§ Task prompt:
Copy out the text below on snowshoe deck strength, stability, and toughness word for word, in full.

*** Opening of Excerpted text ***

Somewhat related to flexion is strength. As noted above, floatation requires that snow is compacted under the deck and the deck should therefore be capable of withstanding the pressure associated with snow compaction across the full area of the deck. Similarly, on ice or other surfaces that don't give, substantial forces may be exerted on peripheral portions of the deck, resulting in large moments exerted on the deck materials. It is important that the composite deck materials are generally sufficiently strong to withstand such use without failure. In this regard, the deck should hold its shape without twisting or collapsing during normal use.


Stability relates to promoting a sense of sure-footedness for the user. As noted above, some flexion can avoid unsteadiness or twisted ankles. However, too much flexion may result in a feeling of unsteadiness, i.e., a feeling that the user's foot is not securely planted on the ground.


Finally, toughness is necessary to avoid damage, as much as is practical, to snowshoes used on rocks, branches, and other obstructions. In particular, it is important that the bottom surface of the deck is tough enough to withstand challenging environments.

*** Close of Excerpted text ***
*** Opening of Data extract ***

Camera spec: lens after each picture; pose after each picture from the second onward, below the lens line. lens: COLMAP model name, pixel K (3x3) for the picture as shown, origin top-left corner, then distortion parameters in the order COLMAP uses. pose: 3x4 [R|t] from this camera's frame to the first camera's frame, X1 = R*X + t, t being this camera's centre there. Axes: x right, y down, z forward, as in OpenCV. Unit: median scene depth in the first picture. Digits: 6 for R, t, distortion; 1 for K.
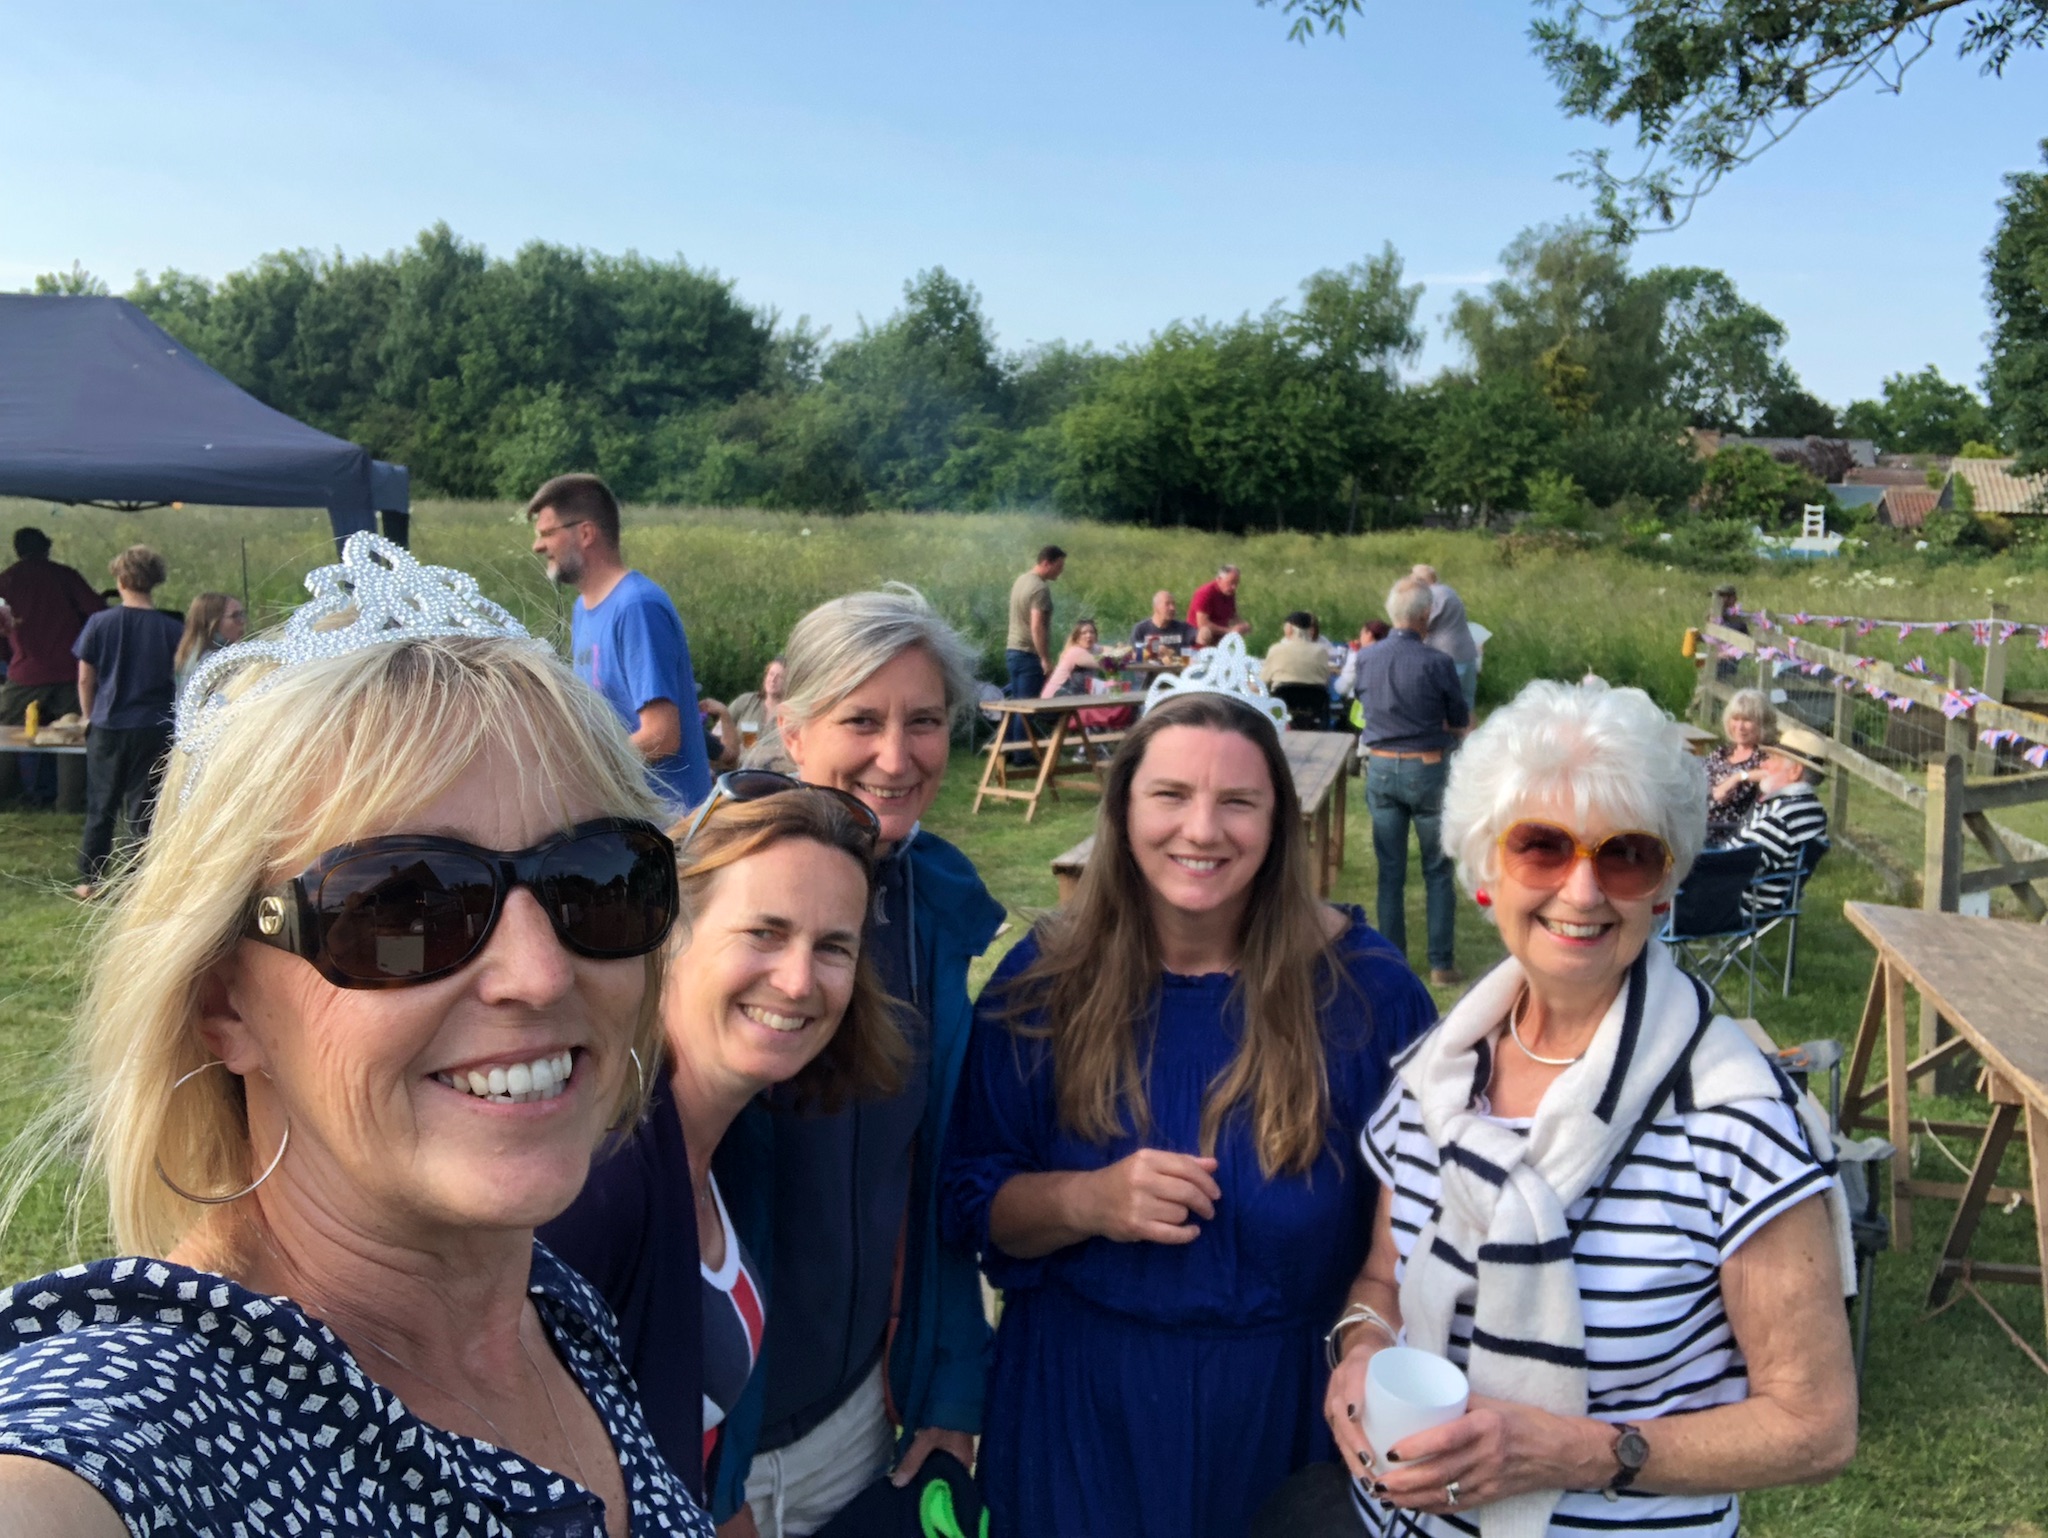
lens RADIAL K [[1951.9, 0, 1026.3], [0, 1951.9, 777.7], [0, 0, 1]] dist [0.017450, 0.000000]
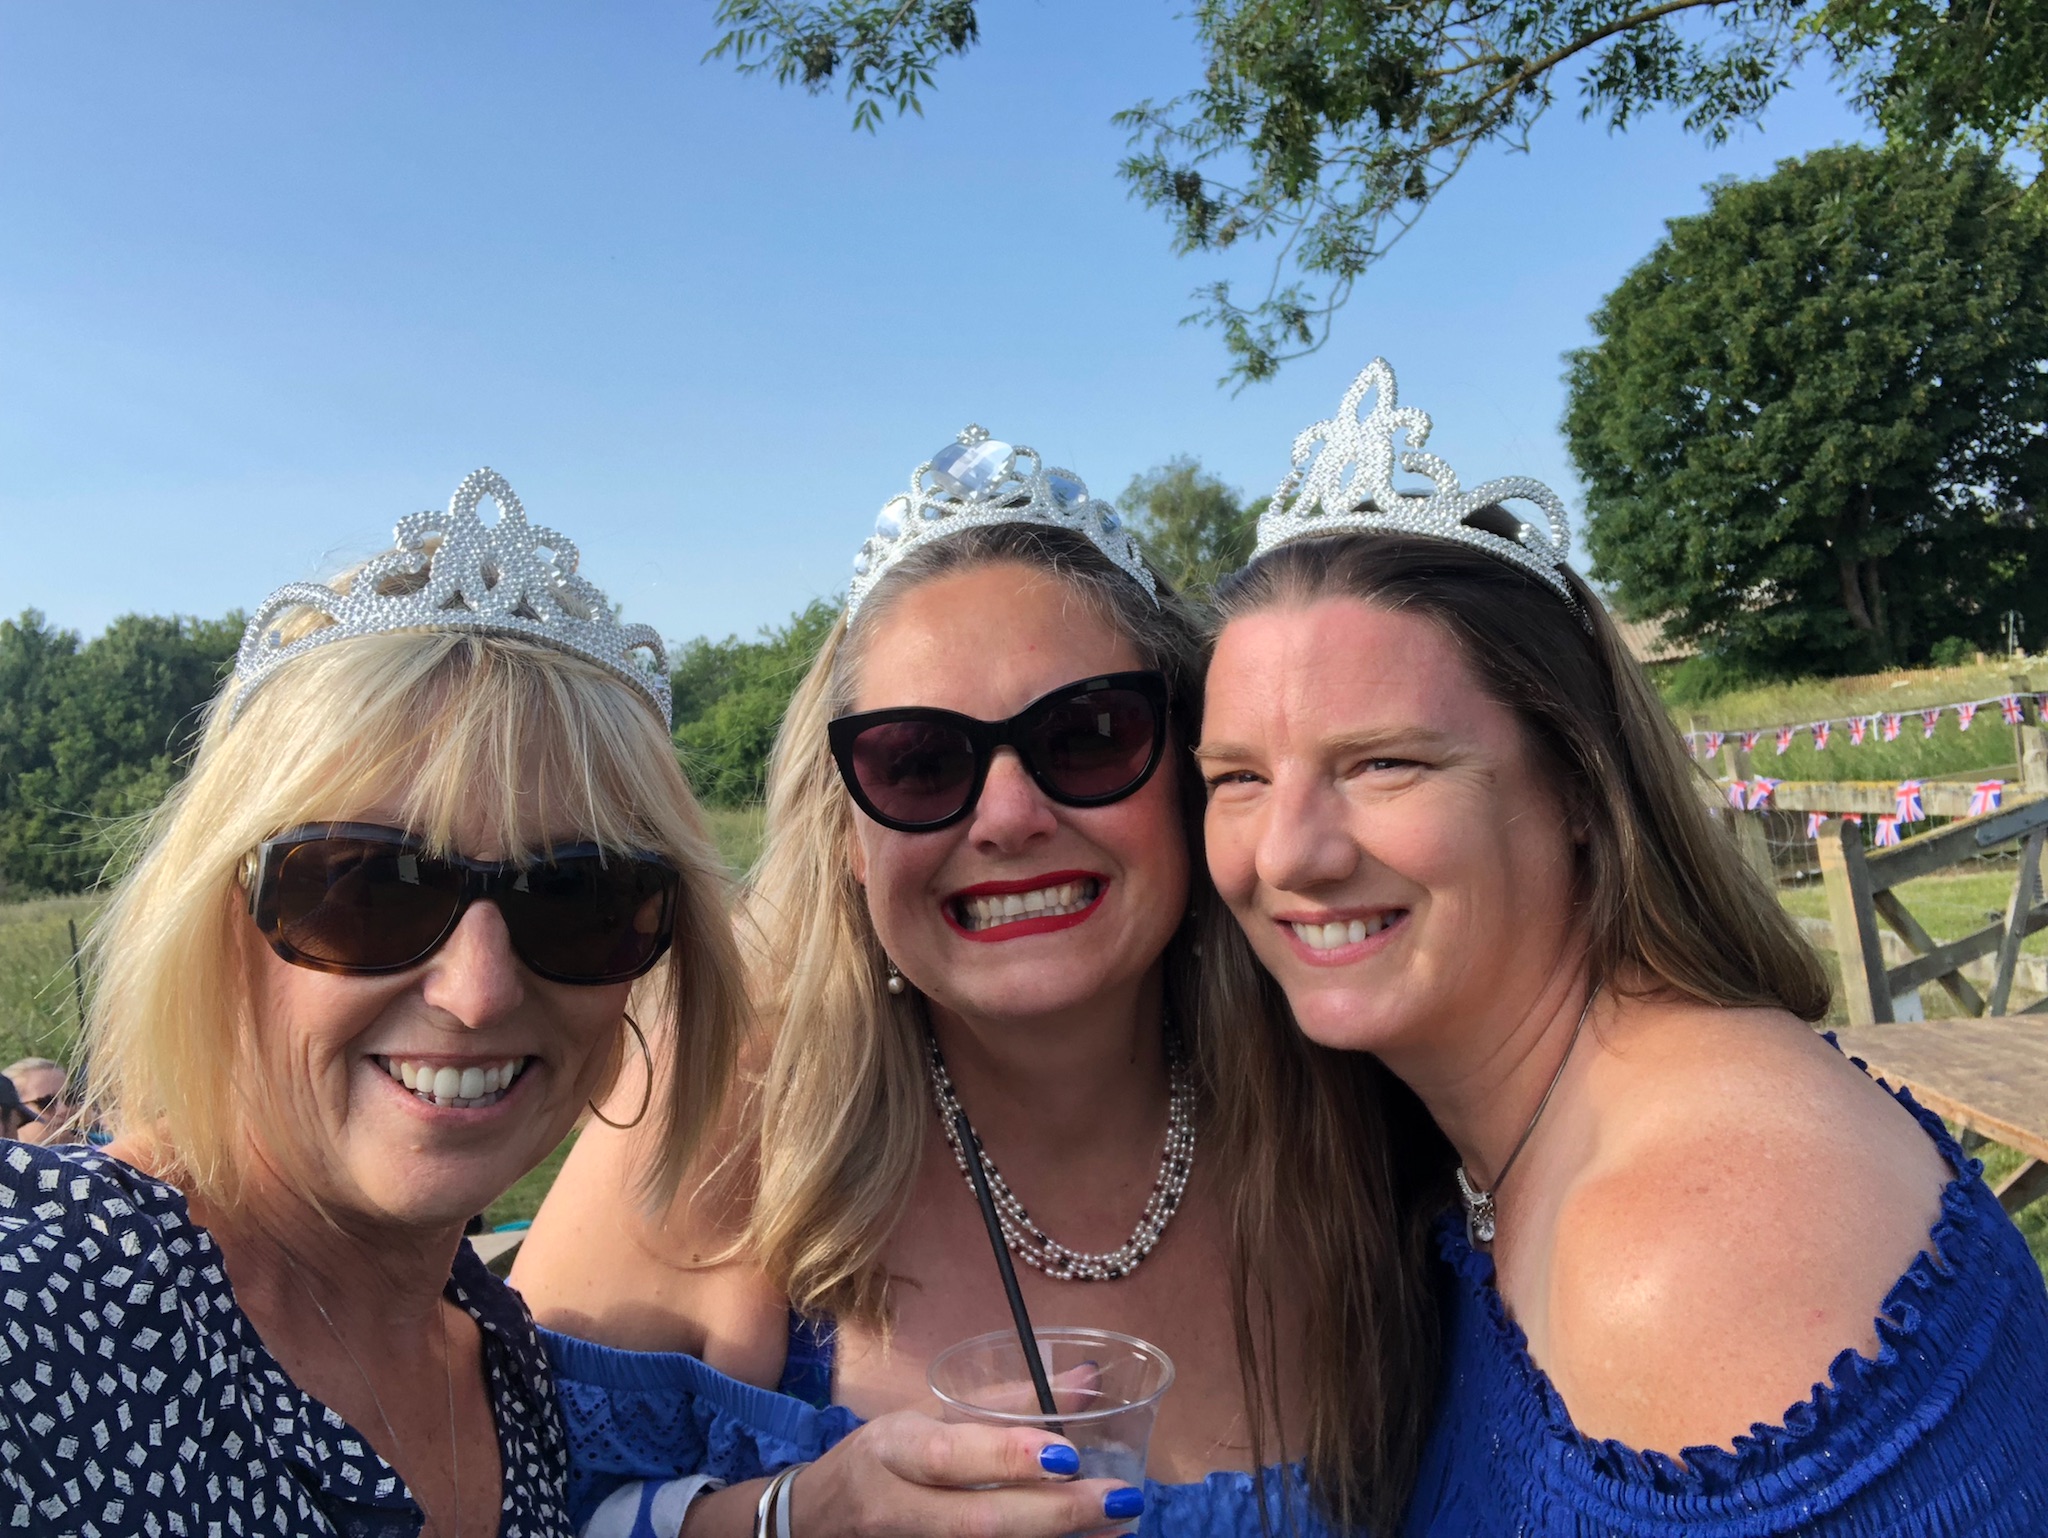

*** Close of Data extract ***

§ Solved exercise:
Somewhat related to flexion is strength. As noted above, floatation requires that snow is compacted under the deck and the deck should therefore be capable of withstanding the pressure associated with snow compaction across the full area of the deck. Similarly, on ice or other surfaces that don't give, substantial forces may be exerted on peripheral portions of the deck, resulting in large moments exerted on the deck materials. It is important that the composite deck materials are generally sufficiently strong to withstand such use without failure. In this regard, the deck should hold its shape without twisting or collapsing during normal use.


Stability relates to promoting a sense of sure-footedness for the user. As noted above, some flexion can avoid unsteadiness or twisted ankles. However, too much flexion may result in a feeling of unsteadiness, i.e., a feeling that the user's foot is not securely planted on the ground.


Finally, toughness is necessary to avoid damage, as much as is practical, to snowshoes used on rocks, branches, and other obstructions. In particular, it is important that the bottom surface of the deck is tough enough to withstand challenging environments.